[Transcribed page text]
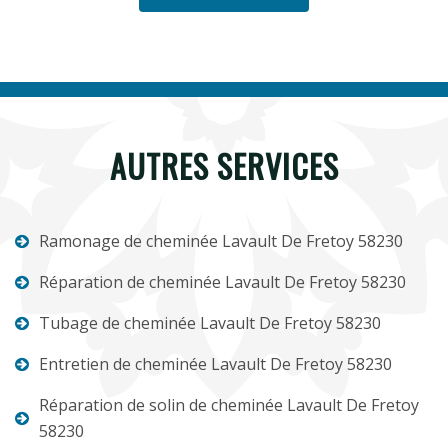
AUTRES SERVICES
Ramonage de cheminée Lavault De Fretoy 58230
Réparation de cheminée Lavault De Fretoy 58230
Tubage de cheminée Lavault De Fretoy 58230
Entretien de cheminée Lavault De Fretoy 58230
Réparation de solin de cheminée Lavault De Fretoy
58230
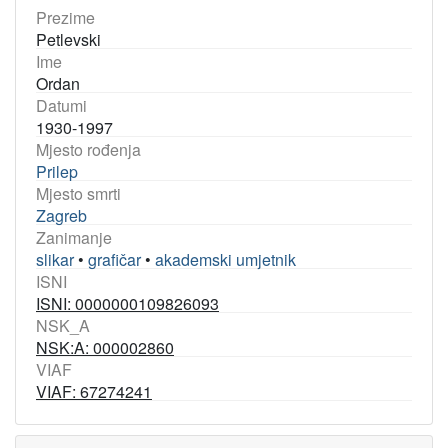
Prezime
Petlevski
Ime
Ordan
Datumi
1930-1997
Mjesto rođenja
Prilep
Mjesto smrti
Zagreb
Zanimanje
slikar
•
grafičar
•
akademski umjetnik
ISNI
ISNI: 0000000109826093
NSK_A
NSK:A: 000002860
VIAF
VIAF: 67274241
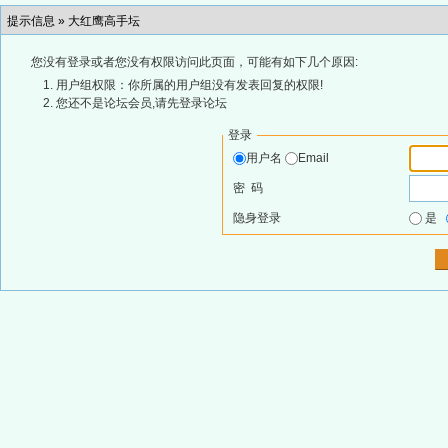
提示信息 »
大红鹰高手坛
您没有登录或者您没有权限访问此页面，可能有如下几个原因:
用户组权限：你所属的用户组没有发表回复的权限!
您还不是论坛会员,请先登录论坛
登录
用户名
Email
密 码
隐身登录
是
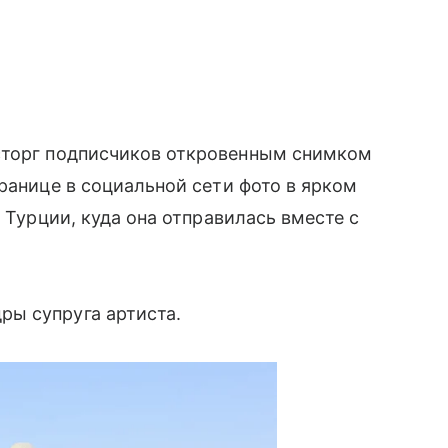
сторг подписчиков откровенным снимком
ранице в социальной сети фото в ярком
в Турции, куда она отправилась вместе с
ы супруга артиста.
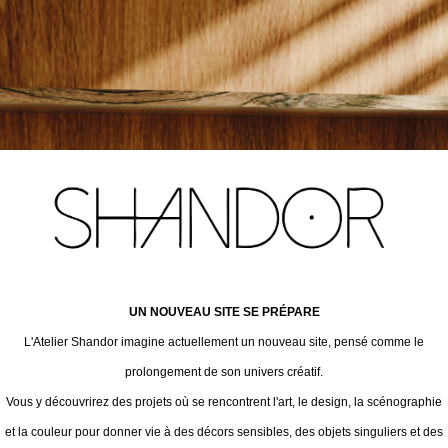
UN NOUVEAU SITE SE PRÉPARE
L'Atelier Shandor imagine actuellement un nouveau site, pensé comme le
prolongement de son univers créatif.
Vous y découvrirez des projets où se rencontrent l'art, le design, la scénographie
et la couleur pour donner vie à des décors sensibles, des objets singuliers et des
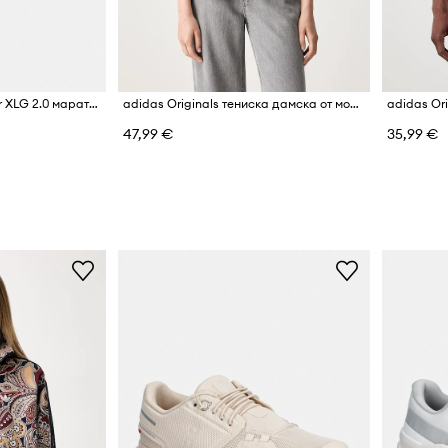
adidas Originals Adistar XLG 2.0 маратонки мъжки
adidas Originals тениска дамска от модал Liberty
47,99 €
35,99 €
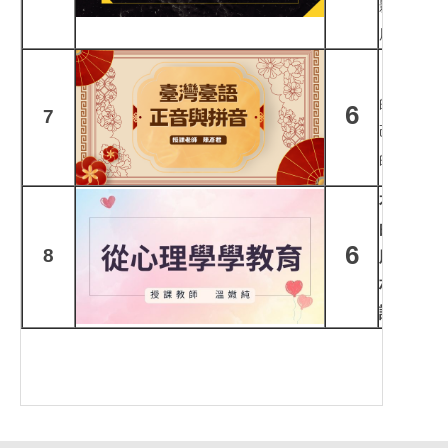
影響，培
用態度。
「發音正
的，但很
6
7
己會曉講
的腔口差
本課程將
的五大學
6
8
腦神經科
材施教、
讀本課程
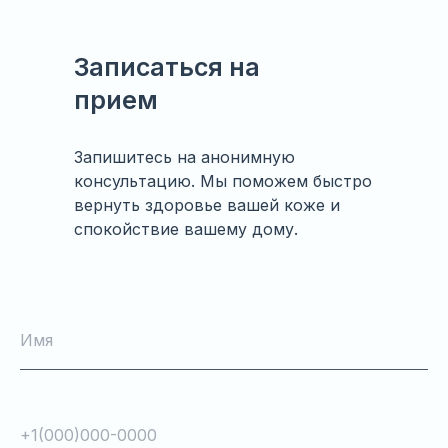
Записаться на
прием
Запишитесь на анонимную
консультацию. Мы поможем быстро
вернуть здоровье вашей коже и
спокойствие вашему дому.
Имя
+1(000)000-0000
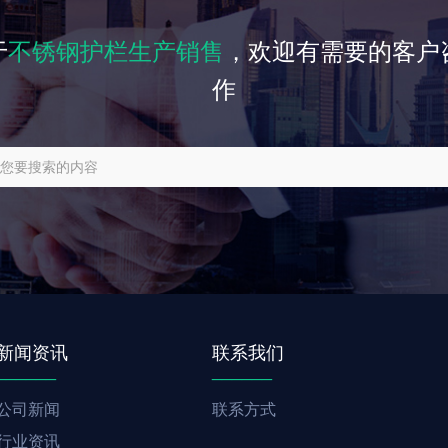
于
不锈钢护栏生产销售
，欢迎有需要的客户
作
找不到任何内容
新闻资讯
联系我们
______
______
公司新闻
联系方式
行业资讯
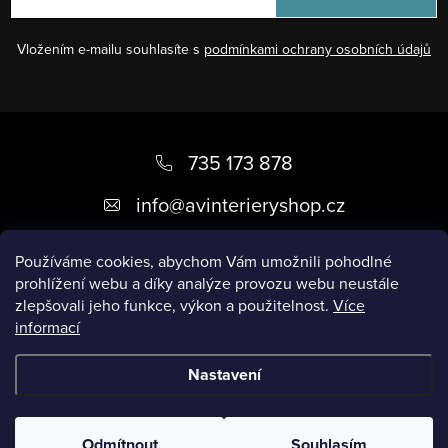
Vložením e-mailu souhlasíte s
podmínkami ochrany osobních údajů
Z
á
735 173 878
p
info
@
avinterieryshop.cz
a
t
Používáme cookies, abychom Vám umožnili pohodlné
prohlížení webu a díky analýze provozu webu neustále
í
zlepšovali jeho funkce, výkon a použitelnost.
Více
informací
Užitečné informace
Nastavení
Copyright 2026
AV Interiéry
. Všechna práva vyhrazena.
Odmítnout
Souhlasím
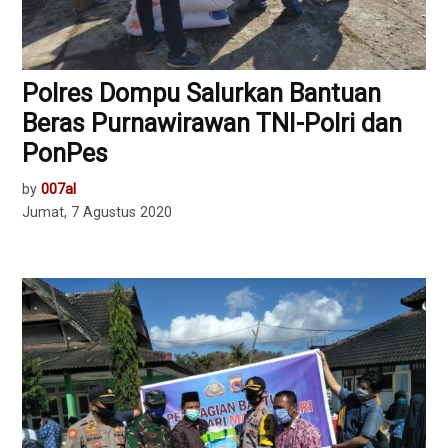
Polres Dompu Salurkan Bantuan
Beras Purnawirawan TNI-Polri dan
PonPes
by
007al
Jumat, 7 Agustus 2020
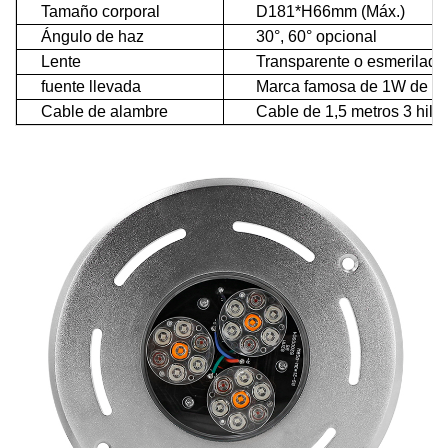
Tamaño corporal
D181*H66mm (Máx.)
Ángulo de haz
30°, 60° opcional
Lente
Transparente o esmerilado
fuente llevada
Marca famosa de 1W de al
Cable de alambre
Cable de 1,5 metros 3 hilos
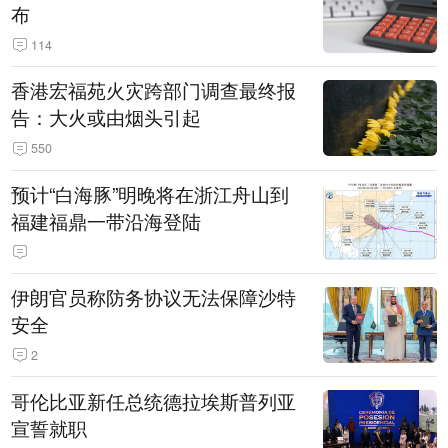
布
114
香港宏福苑火灾跨部门调查最终报
告：大火或由烟头引起
550
预计“白海豚”明晚将在浙江舟山到
福建福鼎一带沿海登陆
伊朗官员称防务协议无法保障沙特
安全
2
哥伦比亚新任总统德拉埃斯普列亚
宣誓就职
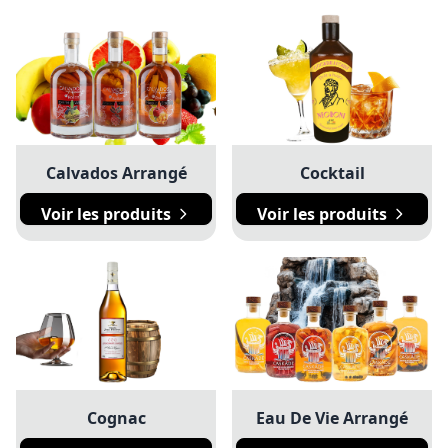
Calvados Arrangé
Cocktail
Voir les produits
Voir les produits
Cognac
Eau De Vie Arrangé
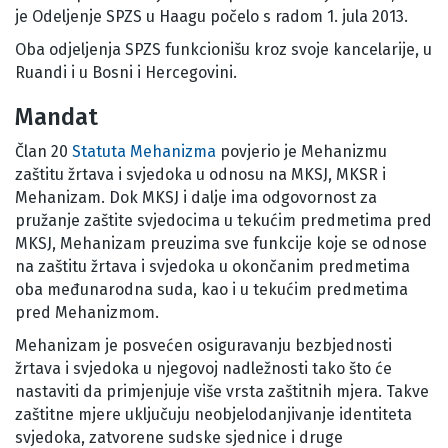
je Odeljenje SPZS u Haagu počelo s radom 1. jula 2013.
Oba odjeljenja SPZS funkcionišu kroz svoje kancelarije, u
Ruandi i u Bosni i Hercegovini.
Mandat
Član 20
Statuta Mehanizma
povjerio je Mehanizmu
zaštitu žrtava i svjedoka u odnosu na MKSJ, MKSR i
Mehanizam. Dok MKSJ i dalje ima odgovornost za
pružanje zaštite svjedocima u tekućim predmetima pred
MKSJ, Mehanizam preuzima sve funkcije koje se odnose
na zaštitu žrtava i svjedoka u okončanim predmetima
oba međunarodna suda, kao i u tekućim predmetima
pred Mehanizmom.
Mehanizam je posvećen osiguravanju bezbjednosti
žrtava i svjedoka u njegovoj nadležnosti tako što će
nastaviti da primjenjuje više vrsta zaštitnih mjera. Takve
zaštitne mjere uključuju neobjelodanjivanje identiteta
svjedoka, zatvorene sudske sjednice i druge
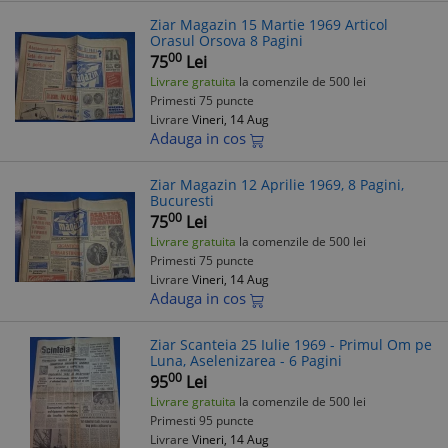
Ziar Magazin 15 Martie 1969 Articol
Orasul Orsova 8 Pagini
00
75
Lei
Livrare gratuita
la comenzile de 500 lei
Primesti 75 puncte
Livrare
Vineri, 14 Aug
Adauga in cos
Ziar Magazin 12 Aprilie 1969, 8 Pagini,
Bucuresti
00
75
Lei
Livrare gratuita
la comenzile de 500 lei
Primesti 75 puncte
Livrare
Vineri, 14 Aug
Adauga in cos
Ziar Scanteia 25 Iulie 1969 - Primul Om pe
Luna, Aselenizarea - 6 Pagini
00
95
Lei
Livrare gratuita
la comenzile de 500 lei
Primesti 95 puncte
Livrare
Vineri, 14 Aug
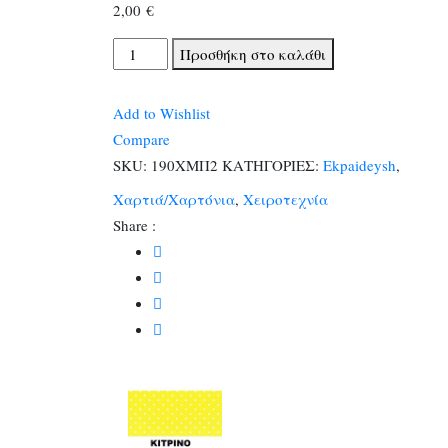
2,00
€
ΧΑΡΤΟΝΙΑ
Προσθήκη στο καλάθι
ΜΙΝΙ
ΠΟΥΑ
Add to Wishlist
50Χ70
Compare
250
SKU:
190ΧΜΠ2
ΚΑΤΗΓΟΡΙΕΣ:
Ekpaideysh
,
gr
Χαρτιά/Χαρτόνια
,
Χειροτεχνία
ΚΙΤΡΙΝΟ
Share :
-ΛΕΥΚΟ
ΠΟΥΑ
ποσότητα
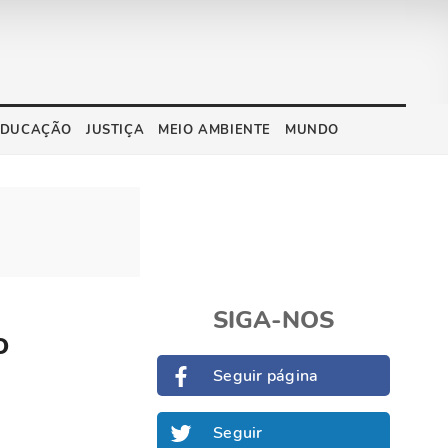
EDUCAÇÃO
JUSTIÇA
MEIO AMBIENTE
MUNDO
SIGA-NOS
o
Seguir página
Seguir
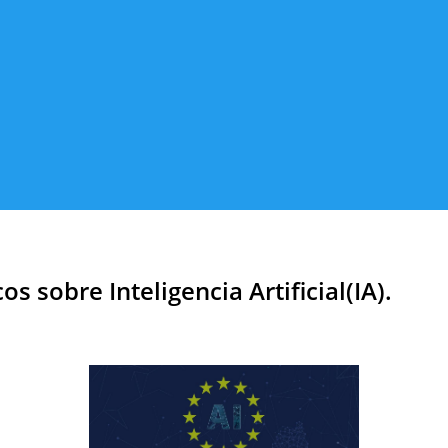
 sobre Inteligencia Artificial(IA).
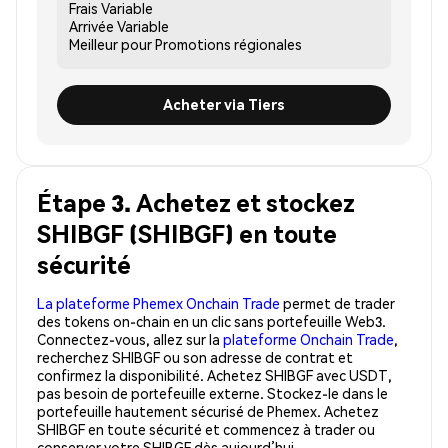
Frais
Variable
Arrivée
Variable
Meilleur pour
Promotions régionales
Acheter via Tiers
Étape 3. Achetez et stockez
SHIBGF (SHIBGF) en toute
sécurité
La plateforme Phemex Onchain Trade
permet de trader
des tokens on-chain en un clic sans portefeuille Web3.
Connectez-vous, allez sur la
plateforme Onchain Trade
,
recherchez SHIBGF ou son adresse de contrat et
confirmez la disponibilité. Achetez SHIBGF avec USDT,
pas besoin de portefeuille externe. Stockez-le dans le
portefeuille hautement sécurisé de Phemex. Achetez
SHIBGF en toute sécurité et commencez à trader ou
conserver votre SHIBGF dès aujourd’hui.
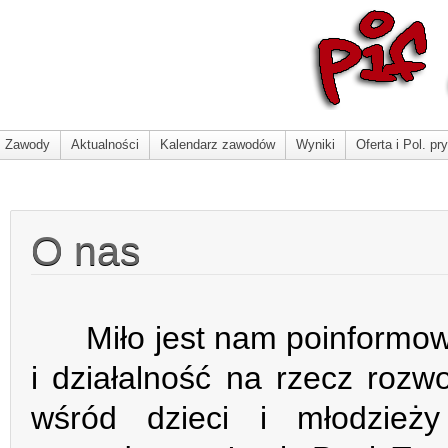
Zawody
Aktualności
Kalendarz zawodów
Wyniki
Oferta i Pol. pr
O nas
Miło jest nam poinformować
i działalność na rzecz rozw
wśród dzieci i młodzieży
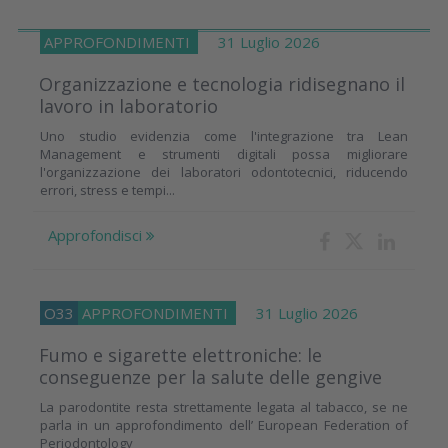
APPROFONDIMENTI
31 Luglio 2026
Organizzazione e tecnologia ridisegnano il
lavoro in laboratorio
Uno studio evidenzia come l'integrazione tra Lean
Management e strumenti digitali possa migliorare
l'organizzazione dei laboratori odontotecnici, riducendo
errori, stress e tempi...
Approfondisci
O33
APPROFONDIMENTI
31 Luglio 2026
Fumo e sigarette elettroniche: le
conseguenze per la salute delle gengive
La parodontite resta strettamente legata al tabacco, se ne
parla in un approfondimento dell’ European Federation of
Periodontology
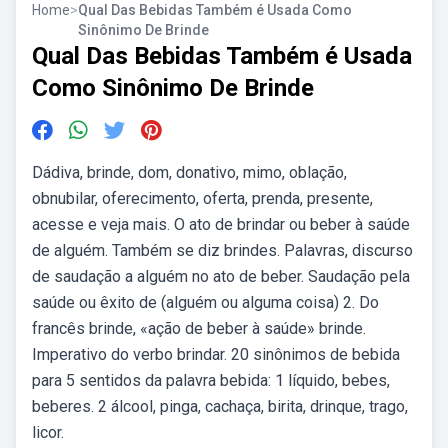
Home
>
Qual Das Bebidas Também é Usada Como
Sinônimo De Brinde
Qual Das Bebidas Também é Usada
Como Sinônimo De Brinde
Dádiva, brinde, dom, donativo, mimo, oblação,
obnubilar, oferecimento, oferta, prenda, presente,
acesse e veja mais. O ato de brindar ou beber à saúde
de alguém. Também se diz brindes. Palavras, discurso
de saudação a alguém no ato de beber. Saudação pela
saúde ou êxito de (alguém ou alguma coisa) 2. Do
francês brinde, «ação de beber à saúde» brinde.
Imperativo do verbo brindar. 20 sinônimos de bebida
para 5 sentidos da palavra bebida: 1 líquido, bebes,
beberes. 2 álcool, pinga, cachaça, birita, drinque, trago,
licor.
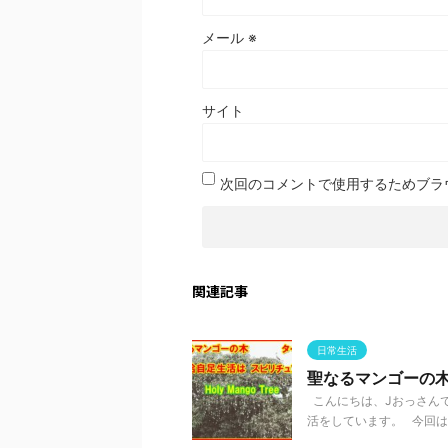
メール
※
サイト
次回のコメントで使用するためブラ
関連記事
日常生活
聖なるマンゴーの
こんにちは、Jおっさんで
活をしています。 今回はタ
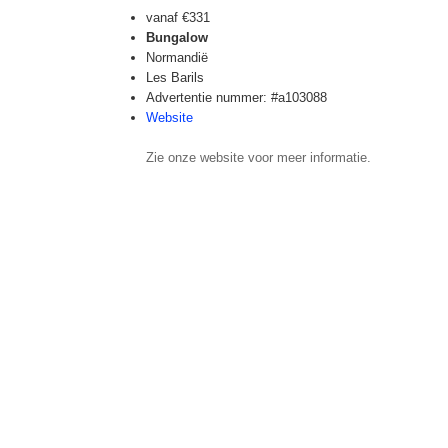
vanaf
€331
Bungalow
Normandië
Les Barils
Advertentie nummer: #a103088
Website
Zie onze website voor meer informatie.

## Task instructions
Copy the listing above from the line with "sobre Inteligencia Artificial(IA)." up to and including the line with "wśród dzieci i młodzieży". Leave the picture markers out of your answer.

## Output for this task
 sobre Inteligencia Artificial(IA).
Frais
Variable
Arrivée
Variable
Meilleur pour
Promotions régionales
Acheter via Tiers
Étape 3. Achetez et stockez
SHIBGF (SHIBGF) en toute
sécurité
La plateforme Phemex Onchain Trade
permet de trader
des tokens on-chain en un clic sans portefeuille Web3.
Connectez-vous, allez sur la
plateforme Onchain Trade
,
recherchez SHIBGF ou son adresse de contrat et
confirmez la disponibilité. Achetez SHIBGF avec USDT,
pas besoin de portefeuille externe. Stockez-le dans le
portefeuille hautement sécurisé de Phemex. Achetez
SHIBGF en toute sécurité et commencez à trader ou
conserver votre SHIBGF dès aujourd’hui.
Zawody
Aktualności
Kalendarz zawodów
Wyniki
Oferta i Pol. pr
O nas
Miło jest nam poinformować
i działalność na rzecz rozw
wśród dzieci i młodzieży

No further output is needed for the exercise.